Küresel denizcilik mahkemesi, seragazlarının deniz kirliliği oluşturduğuna karar verdi; bu, küresel ısınmanın neden olduğu deniz seviyesindeki yükseliş nedeniyle tehdit altındaki küçük ada devletleri için önemli bir dönüm noktası.
Uluslararası Deniz Hukuku Mahkemesi (ITLOS), iklimle ilgili ilk kararında, başta fosil yakıtlar olmak üzere, okyanuslar tarafından emilen ve gezegeni ısıtan gazlardan kaynaklanan emisyonların deniz kirliliği sayıldığını söyledi.
Başka davalar için emsal oluşturacak “tavsiye niteliğinde görüş” yansıtan kararda, ülkelerin deniz ortamını ve ona bağımlı olan devletleri korumak için dönüm noktası niteliğindeki 2015 Paris Anlaşması’nın gerekliliklerinin ötesine geçmesi gerektiği belirtildi.

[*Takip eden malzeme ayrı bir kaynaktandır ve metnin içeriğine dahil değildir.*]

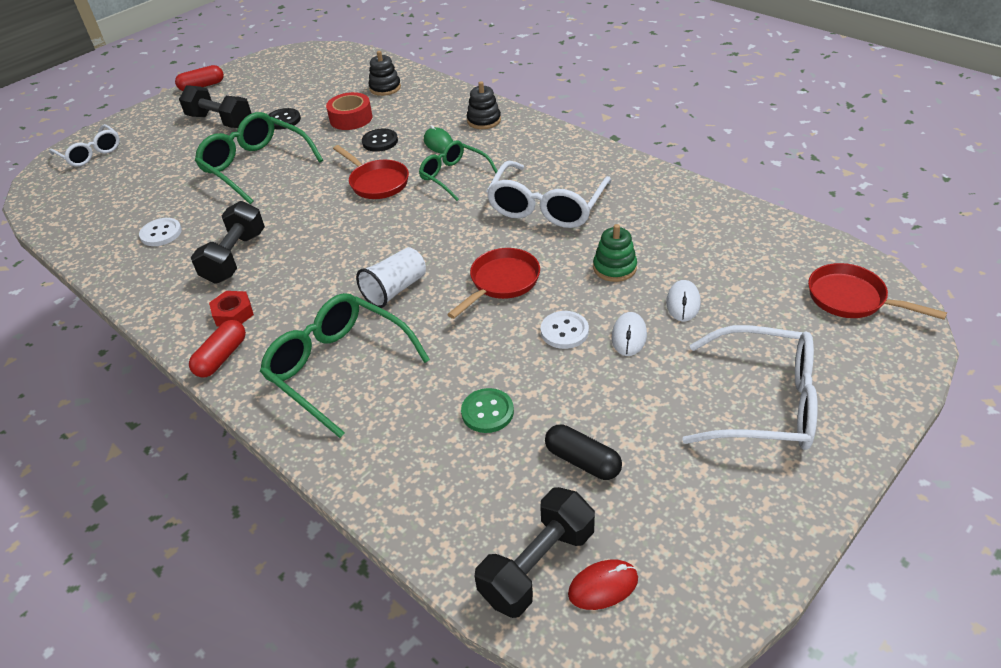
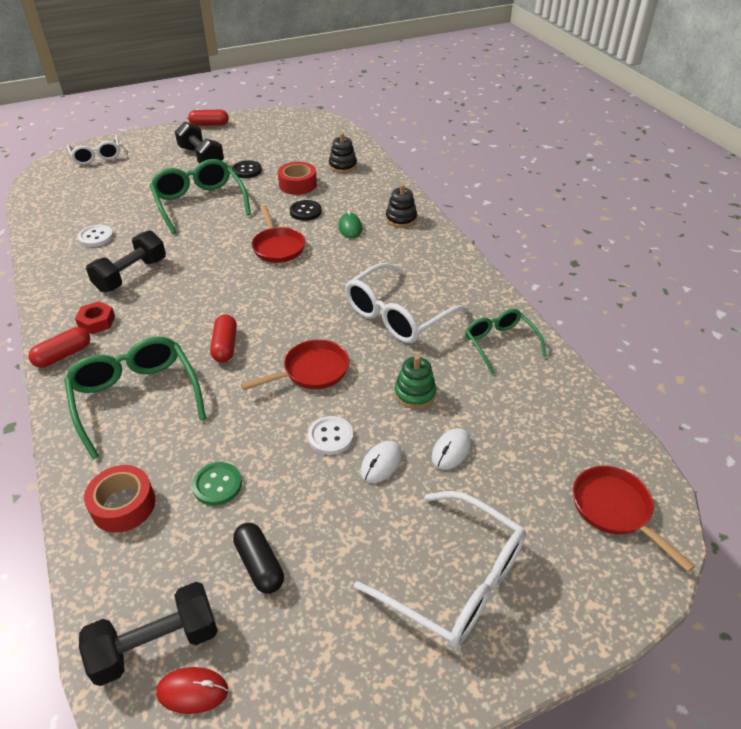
camera: 20 degrees right, 0 degrees up
white cup [356,247,426,308] -> red capsule [210,314,237,363]
green glasses [419,141,498,201] -> green glasses moved to [465,309,547,375]
none -> red tape [84,465,156,533]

Bahamalar’ın AB büyükelçisi Cheryl Bazard, “Bugün olan şey, bu mahkemede hukuk ve bilimin bir araya gelmesi ve her ikisinin de kazanmasıydı” dedi.
İklim değişikliğine karşı son derece savunmasız olan küçük ada ülkeleri, karbon emisyonlarının azaltımına dair taahhüt verilen yıllık iklim zirvelerinden çıkan sonuçlardan hiç memnun değil. Çünkü bu taahhütler, küresel ısınmanın en kötü etkilerini sınırlamak için gereken minimum düzeyin oldukça gerisinde.
Mahkeme, devletlerin iklim değişikliğine katkıda bulunan emisyonları izlemek ve azaltmak konusunda yasal yükümlülükleri olduğunu söyledi ve çevresel etki değerlendirmeleri için özel gereklilikler ortaya koydu.
Ayrıca devletlerin seragazı emisyonlarını azaltmaya yönelik hedeflerinin objektif olarak mevcut en iyi bilimsel verilere ve ilgili uluslararası kurallara ve standartlara göre belirlenmesi gerektiğini, böylece çıtanın Paris Anlaşması’nın belirlediğinden daha yükseğe çıkarılması gerektiğini de vurguladı.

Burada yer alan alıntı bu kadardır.